The tesina should be no less than 75, nor more than 100, pages of text in length. The tesina grade will consist of the average of the grades submitted by the tesina director, and a second reader appointed by the Dean. The tesina grade will be determined by satisfactory completion of the approved tesina proposal, thorough exploration of the state of the question within contemporary research, innovative reflections or approaches to the question, adherence to standards of graduate level scholarship and approved Faculty style regulations. Students who successfully complete a tesina receive three credits, which may be counted as part of the thirty-six required credits for the S.T.L. degree. The candidate is to submit three unbound copies of the tesina to the Dean by 1 April before anticipated graduation. No lectio coram will be scheduled before the completed tesina is submitted. The minimum satisfactory average grade for the tesina is a 3.25.


A Candidate for the S.T.L. should begin to discuss possible areas and topics for the tesina during September of the first year that he or she is enrolled in the program.

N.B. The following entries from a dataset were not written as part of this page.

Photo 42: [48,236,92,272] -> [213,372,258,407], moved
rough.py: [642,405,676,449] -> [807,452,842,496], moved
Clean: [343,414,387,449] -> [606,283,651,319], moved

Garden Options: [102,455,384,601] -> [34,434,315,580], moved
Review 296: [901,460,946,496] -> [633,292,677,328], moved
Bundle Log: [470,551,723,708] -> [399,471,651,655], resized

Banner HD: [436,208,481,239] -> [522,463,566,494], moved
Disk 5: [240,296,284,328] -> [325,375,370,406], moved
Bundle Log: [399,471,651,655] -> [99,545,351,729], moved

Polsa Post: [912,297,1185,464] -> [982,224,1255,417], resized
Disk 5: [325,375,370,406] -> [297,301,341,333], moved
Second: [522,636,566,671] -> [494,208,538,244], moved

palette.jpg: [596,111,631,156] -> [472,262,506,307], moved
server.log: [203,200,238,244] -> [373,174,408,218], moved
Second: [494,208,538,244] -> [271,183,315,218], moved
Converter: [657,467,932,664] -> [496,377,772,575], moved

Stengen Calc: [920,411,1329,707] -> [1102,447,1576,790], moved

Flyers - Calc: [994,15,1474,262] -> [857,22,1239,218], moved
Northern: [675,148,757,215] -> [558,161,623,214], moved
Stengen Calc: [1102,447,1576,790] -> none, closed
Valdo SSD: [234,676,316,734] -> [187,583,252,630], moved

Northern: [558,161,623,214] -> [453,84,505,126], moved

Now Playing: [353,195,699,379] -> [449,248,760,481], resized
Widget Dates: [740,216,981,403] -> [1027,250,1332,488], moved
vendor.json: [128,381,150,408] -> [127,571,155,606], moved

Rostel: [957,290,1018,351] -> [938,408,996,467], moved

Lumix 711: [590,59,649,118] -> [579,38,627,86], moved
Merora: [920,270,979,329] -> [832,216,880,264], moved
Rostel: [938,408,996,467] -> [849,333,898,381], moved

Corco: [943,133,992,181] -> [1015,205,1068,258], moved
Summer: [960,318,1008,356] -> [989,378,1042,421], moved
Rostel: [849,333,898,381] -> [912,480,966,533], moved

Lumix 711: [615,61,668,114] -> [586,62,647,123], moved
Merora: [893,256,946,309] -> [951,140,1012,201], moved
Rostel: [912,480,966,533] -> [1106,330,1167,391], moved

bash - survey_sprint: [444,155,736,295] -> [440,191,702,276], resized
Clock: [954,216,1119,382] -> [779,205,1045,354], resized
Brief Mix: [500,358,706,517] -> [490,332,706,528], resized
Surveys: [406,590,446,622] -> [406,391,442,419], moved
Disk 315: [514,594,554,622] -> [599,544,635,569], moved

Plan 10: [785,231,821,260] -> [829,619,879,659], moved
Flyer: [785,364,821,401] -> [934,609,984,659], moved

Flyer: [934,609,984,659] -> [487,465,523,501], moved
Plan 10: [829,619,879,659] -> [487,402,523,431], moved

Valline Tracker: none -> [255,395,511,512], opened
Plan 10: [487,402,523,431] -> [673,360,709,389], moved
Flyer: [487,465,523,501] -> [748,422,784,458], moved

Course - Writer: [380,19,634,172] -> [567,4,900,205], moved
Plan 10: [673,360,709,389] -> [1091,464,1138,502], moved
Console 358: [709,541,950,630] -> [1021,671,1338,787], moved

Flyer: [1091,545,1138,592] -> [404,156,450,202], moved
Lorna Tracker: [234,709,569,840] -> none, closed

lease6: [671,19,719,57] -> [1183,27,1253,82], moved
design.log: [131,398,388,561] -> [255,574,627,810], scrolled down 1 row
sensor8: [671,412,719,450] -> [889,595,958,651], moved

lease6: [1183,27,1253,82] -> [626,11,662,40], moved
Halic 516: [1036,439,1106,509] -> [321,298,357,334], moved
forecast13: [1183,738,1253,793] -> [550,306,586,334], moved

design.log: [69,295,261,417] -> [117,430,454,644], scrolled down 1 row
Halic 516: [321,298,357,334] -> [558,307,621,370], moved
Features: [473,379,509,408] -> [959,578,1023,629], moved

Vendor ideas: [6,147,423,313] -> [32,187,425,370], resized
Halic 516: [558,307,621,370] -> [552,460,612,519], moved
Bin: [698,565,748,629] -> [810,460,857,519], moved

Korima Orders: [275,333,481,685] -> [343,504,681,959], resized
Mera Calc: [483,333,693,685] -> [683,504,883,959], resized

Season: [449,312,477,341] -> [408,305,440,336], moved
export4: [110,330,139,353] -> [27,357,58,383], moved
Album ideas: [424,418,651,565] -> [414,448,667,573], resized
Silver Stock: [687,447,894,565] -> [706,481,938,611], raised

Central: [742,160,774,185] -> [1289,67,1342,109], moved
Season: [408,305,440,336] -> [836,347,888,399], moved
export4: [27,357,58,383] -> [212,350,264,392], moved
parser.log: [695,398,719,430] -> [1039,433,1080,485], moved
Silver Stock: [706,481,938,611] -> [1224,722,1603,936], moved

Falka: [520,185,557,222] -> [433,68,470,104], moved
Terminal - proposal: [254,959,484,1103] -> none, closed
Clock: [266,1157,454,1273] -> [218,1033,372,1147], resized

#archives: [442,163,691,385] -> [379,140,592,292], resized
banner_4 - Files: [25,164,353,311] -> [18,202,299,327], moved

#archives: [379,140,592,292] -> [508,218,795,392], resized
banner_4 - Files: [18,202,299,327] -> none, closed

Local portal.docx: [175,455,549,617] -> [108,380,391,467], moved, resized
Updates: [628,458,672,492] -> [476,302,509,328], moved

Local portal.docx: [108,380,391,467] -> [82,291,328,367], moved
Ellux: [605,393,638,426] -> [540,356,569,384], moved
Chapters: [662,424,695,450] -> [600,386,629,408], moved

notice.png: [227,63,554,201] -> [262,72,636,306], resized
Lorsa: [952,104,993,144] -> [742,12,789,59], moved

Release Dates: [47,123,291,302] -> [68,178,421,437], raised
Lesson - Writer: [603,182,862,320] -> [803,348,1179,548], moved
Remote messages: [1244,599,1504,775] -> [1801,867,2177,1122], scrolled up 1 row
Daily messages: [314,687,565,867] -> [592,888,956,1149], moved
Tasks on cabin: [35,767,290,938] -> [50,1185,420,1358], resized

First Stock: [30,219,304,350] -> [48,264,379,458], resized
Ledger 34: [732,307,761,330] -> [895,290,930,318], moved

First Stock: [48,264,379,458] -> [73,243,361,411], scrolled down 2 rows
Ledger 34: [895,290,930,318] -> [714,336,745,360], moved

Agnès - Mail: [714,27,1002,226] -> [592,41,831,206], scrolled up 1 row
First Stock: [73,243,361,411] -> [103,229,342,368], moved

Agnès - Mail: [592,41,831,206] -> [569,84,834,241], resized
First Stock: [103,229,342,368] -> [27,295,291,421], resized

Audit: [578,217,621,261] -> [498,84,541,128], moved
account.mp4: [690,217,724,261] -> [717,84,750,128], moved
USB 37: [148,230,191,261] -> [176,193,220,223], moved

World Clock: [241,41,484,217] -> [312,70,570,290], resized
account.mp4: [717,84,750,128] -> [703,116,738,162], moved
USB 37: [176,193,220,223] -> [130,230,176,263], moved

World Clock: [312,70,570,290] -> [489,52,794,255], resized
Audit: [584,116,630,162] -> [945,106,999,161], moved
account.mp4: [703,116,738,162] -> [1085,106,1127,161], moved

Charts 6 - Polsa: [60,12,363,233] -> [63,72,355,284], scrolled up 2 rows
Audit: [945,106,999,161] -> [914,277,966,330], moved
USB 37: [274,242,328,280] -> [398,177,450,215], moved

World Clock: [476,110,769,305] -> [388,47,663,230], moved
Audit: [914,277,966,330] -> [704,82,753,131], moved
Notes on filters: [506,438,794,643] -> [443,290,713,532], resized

A definitive proposal for the tesina must be submitted by April 15 of the first year that the candidate is enrolled in the program. This proposal must be submitted to the Dean in writing, and must be signed by both the Candidate and his or her advisor.

A prospectus of the tesina must be submitted to the Dean by October 15 of the second year that the candidate is enrolled in the program. The prospectus is a formal proposal and outline of the tesina. It should include a concrete description of the tesina, an outline, and a selected bibliography. At this time, the Dean will appoint a second reader.

The completed tesina must be submitted to the Dean by April 1 of the candidate’s second year.

N.B. For students intending to complete their S.T.L. during the fall semester, the deadline for submitting the tesina proposal is April 15. The ten theses for the lectio coram must be submitted to the Dean by October 15, and the S.T.L. tesina must be submitted to the Dean by November 1.


The residency requirement for the S.T.L. degree is four semesters.

Model Curriculum

Year I (Fall Semester)

  • Thomistic Seminar I
  • Sacred Scripture Elective
  • Systematic Theology Elective

Year I (Spring Semester)

  • Thomistic Seminar II
  • Historical Theology Elective
  • Systematic Theology Elective

Year II (Fall Semester)

  • Teaching and Learning: Theory and Practice or Elective
  • Elective
  • Elective

Year II (Spring Semester)

  • Elective
  • Elective
  • Elective

Additional Requirements

  • Latin Reading Comprehension Test (Year I)
  • Greek Reading Comprehension Test (Year I)
  • Modern Language Reading Comprehension Test (Year I)
  • Tesina and Lectio Coram (Year II)

N.B. The course Teaching and Learning: Theory and Practice is required for those who have not previously taught. Otherwise, an elective may be substituted.